Stupid should hurt - that goes for both lender and borrower.
So you want to ban loans?
Maybe have some government agency approve every loan so they can decide which are good and which are bad.
Maybe regulate loans like a prescription drug - you go to the credit doctor and he writes you a RX - but then you would have loan sharks - just like we now had drug dealers.
The Evolution Revolution!
https://www.youtube.com/watch?v=9JMkKKX3IsY
Great, now explain to me how to develop connections with the one per cent given that they don't have an effin' fucking clue what they are doing and could not possibly fucking comprehend Quantum Behavioural Economics let alone what happened to Global economics when Bear Stearns imploded in a bear raid?
Who in the one per cent even remotely understands Economics? Frankly, if they understood Economics whatsoever they would have collectively done away with Financialization, and Securitization, long ago instead of waiting for the world to blow up in 2008.
The banking mafia only understand short term profit which is why they always destroy the societies they hijack.
You are so right, tumblemore. Short term profit, short term investment, short term expectations, short term interest rates, short term planning, short term fixes, short term highs, rinse & repeat until the host is consumed, move to next victim. Financialization/Securitization allowed the cartel to replicate exponentially. All subsystems of the Global economy are replicating the same way as the Central Planners planned the economic matrix of wealth transfer, and money siphoning mechanisms. Systemically duplicitous in the extreme type behaviour.
How could the brighter minds in Economics have ever allowed this lunacy to proceed?
Quite.
Read Kurt Vonnegut's novel Player Piano.
If conventional labor and finance capital have lost their scarcity value, then the era in which financialization reaped big profits is ending.
As long as productive people tolerate robbery of the fruits of their labor, the thieves are likely to do better than they do.

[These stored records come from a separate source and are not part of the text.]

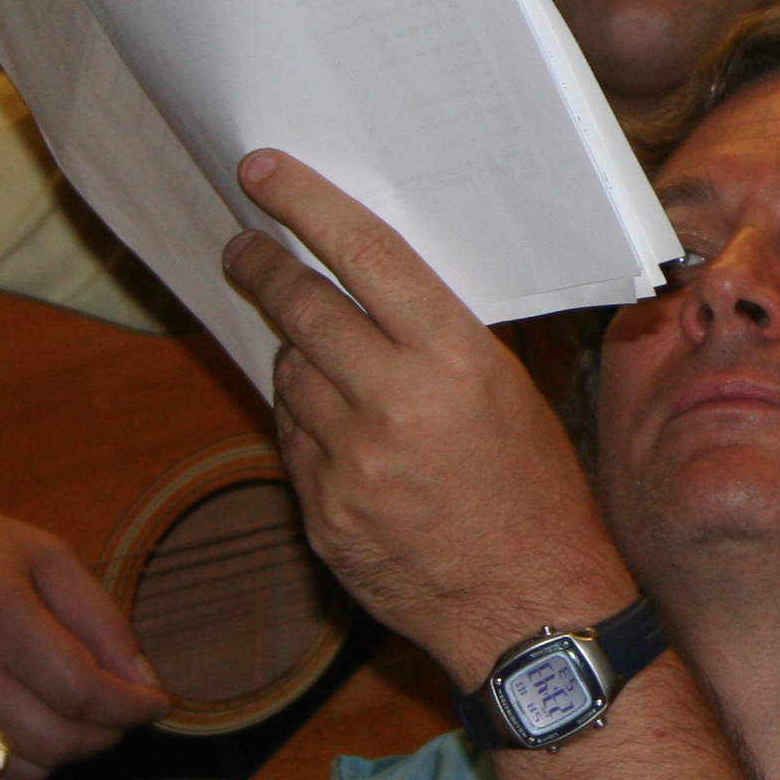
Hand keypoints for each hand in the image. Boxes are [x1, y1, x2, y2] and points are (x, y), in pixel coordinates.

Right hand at [0, 485, 168, 779]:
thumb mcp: (43, 554)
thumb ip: (98, 617)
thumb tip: (143, 678)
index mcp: (0, 616)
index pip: (83, 690)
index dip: (132, 706)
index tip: (159, 702)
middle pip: (59, 739)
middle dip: (109, 733)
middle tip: (123, 709)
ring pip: (26, 769)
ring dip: (70, 755)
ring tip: (80, 719)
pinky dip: (21, 776)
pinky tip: (32, 739)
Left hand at [221, 152, 627, 683]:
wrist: (529, 606)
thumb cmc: (536, 491)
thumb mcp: (509, 392)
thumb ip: (439, 340)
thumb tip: (373, 287)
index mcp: (453, 360)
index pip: (365, 257)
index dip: (306, 206)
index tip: (263, 173)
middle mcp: (393, 403)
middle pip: (303, 309)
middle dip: (264, 268)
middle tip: (243, 246)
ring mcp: (347, 462)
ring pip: (289, 375)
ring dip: (296, 354)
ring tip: (324, 356)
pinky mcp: (321, 511)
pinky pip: (293, 439)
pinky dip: (305, 419)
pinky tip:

So, what I get from this is that the ONLY thing that is being kept scarce now is the fiat-power to create money out of thin air. That power is held by a few ... and they have been using that power to destroy billions.
However, they cannot completely destroy the billions that they do not want to share this world with until they replace the billions with robots and automated systems.
"The easy answer is of course the infinite greed of Wall Street fat-cats and the politicos they buy/own."
Yes, and the many shills they buy to put up smoke screens for them.
The 20th century was an "anomaly" because the banking mafia were partially kept down by strong republics.
Any time the money lenders are kept down by a strong republic the same anomaly will recur.
I'll tell you exactly what happened. The combination of cheap imports and the average American consumer's willingness to buy those products instead of American made products. This was all driven by the American consumer. Corporations found out that Americans wanted cheaper stuff and gave them what they wanted. The more cheaper stuff they could buy, the happier they were. Because of wages, you couldn't make cheaper stuff in the US, so they moved production overseas. Virtually no American consumer refused to buy the new cheap stuff. Sure they complained, but it didn't stop them from buying. Now you have a situation where the average shmoe can't get a decent paying job, but they still love buying cheap stuff at WalMart.
"Corporations found out that Americans wanted cheaper stuff and gave them what they wanted."
No they didn't.
The banking mafia changed the laws on hostile take overs and created junk bonds so that if corporations weren't maximizing their short term profits they could be taken over.
This forced corporations to off shore who up till then were happily not maximizing their profits and sustaining a large middle class.
The banking mafia did it. The banking mafia own the media so most people don't know the banking mafia did it.
With millions of millionaires in China now, I would say you are correct.
Because that is what happens when Socialists/Communists/Dhimmicrats/Repuclicrats are in charge.